La bande annonce de La Belle Epoque, avec Daniel Auteuil mai aussi Guillaume Canet, Doria Tillier et Fanny Ardant, en salle depuis mercredi, suivi d’Alain Souchon qui chantait J’ai 10 ans, en 1974, un des nombreux titres préexistants autres que ceux d’Anne-Sophie Versnaeyen, compositrice attitrée, qui figurent sur la  bande originale de cette histoire qui traite, je cite Guillaume Canet : de «  l'hystérisation technologique qui nous gagne et du fantasme d'un retour à une certaine nostalgie. »
Alors, le thème du voyage spatio-temporel n’est pas récent au cinéma. Déjà en 1937, Christian-Jaque en fait le sujet de son film avec un Fernandel en habit de comédien de théâtre, mort de trac et hypnotisé, qui se réveille à la cour de François Ier. En 1949 dans Un Yankee à la cour du Roi Arthur, de Tay Garnett, c’est Bing Crosby qui se retrouve propulsé dans le passé. Il utilisera ses connaissances d’ingénieur pour faire croire qu’il est un puissant magicien. Et bien sûr, en bon crooner, interprète des chansons à plusieurs reprises dont ce Busy doing nothing ou « occupé à ne rien faire » si vous préférez…   

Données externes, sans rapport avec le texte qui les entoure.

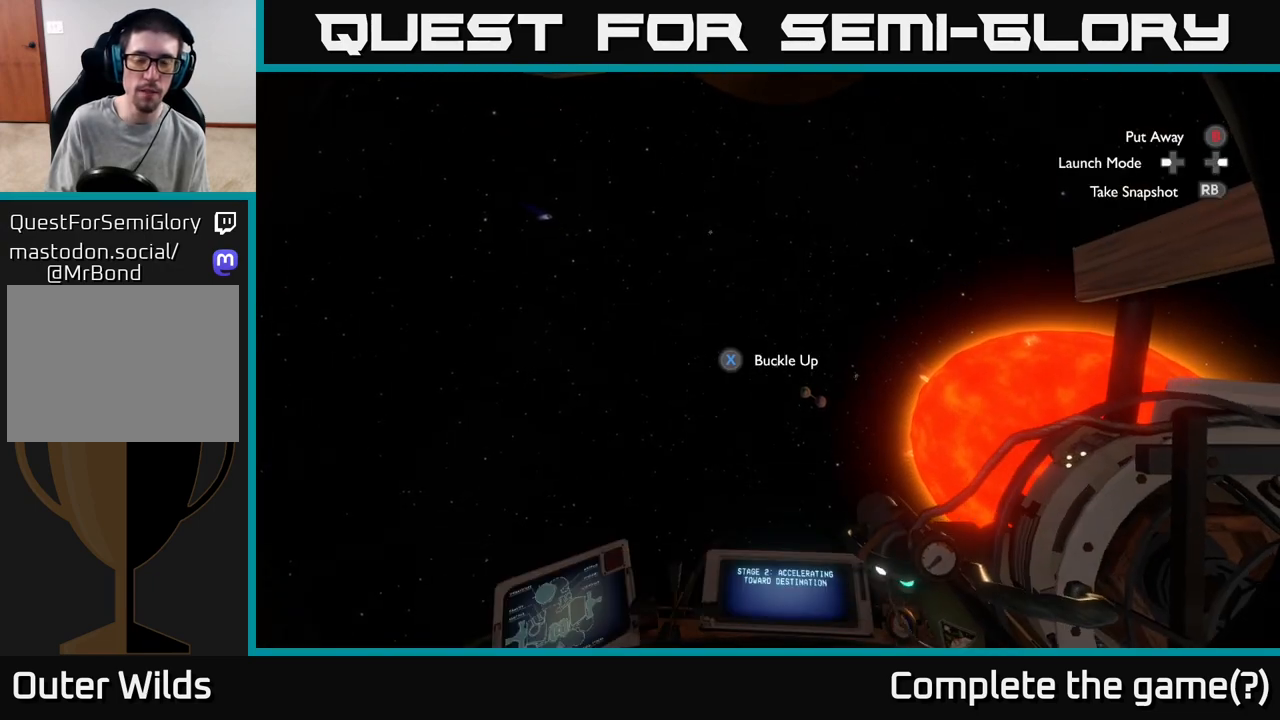
{"buttons": [], "left_stick": "center", "right_stick": "center", "events": []}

Bing Crosby, chanteur et acteur dans Un Yankee à la cour du Roi Arthur, de Tay Garnett, en 1949 aux côtés de Rhonda Fleming, actrice américaine vedette des années 50, connue surtout pour son rôle dans Règlements de comptes à O.K. Corral. Continuons à remonter le temps pour nous arrêter en 1981 et à un film : Bandits, bandits : Time bandits, dans son titre original, que l’on doit au Britannique Terry Gilliam, réalisateur à l’univers baroque, qui 4 ans avant Brazil, met en scène l’histoire d’un jeune garçon dont l’armoire est l'extrêmité d'un tunnel spatio-temporel et qui va se retrouver transporté dans le passé. Il va ainsi traverser la bataille de Castiglione, la forêt de Sherwood, ou encore assister au naufrage du Titanic. Autant de situations qui le conduiront à affronter un mystérieux démon qui convoite une carte pour se libérer de la Forteresse des Ténèbres qui le retient captif. Sean Connery a revêtu les habits du Roi Agamemnon tandis que la musique est signée du compositeur anglais Mike Moran et comporte aussi des chansons de l’ex-Beatles George Harrison dont Dream away.

Accélérons la machine à remonter le temps pour nous téléporter en 1984 à présent chez James Cameron qui signe cette année-là un long métrage qui allait devenir un modèle du film d’action et d’anticipation et faire décoller la carrière d’un certain Arnold Schwarzenegger, star hollywoodienne dominante des années 80 et 90. Terminator décrit un monde apocalyptique où l'humanité,  décimée par un holocauste nucléaire, subit la suprématie des machines sur les hommes. La résistance humaine, étant sur le point de triompher en 2029, un cyborg du nom de Terminator est envoyé dans le passé afin de tuer la mère du futur chef de la résistance et ainsi empêcher sa naissance. La musique, devenue tout aussi célèbre, est quant à elle de Brad Fiedel à qui l’on doit également les bandes originales de Terminator 2 et True Lies, toujours de James Cameron. 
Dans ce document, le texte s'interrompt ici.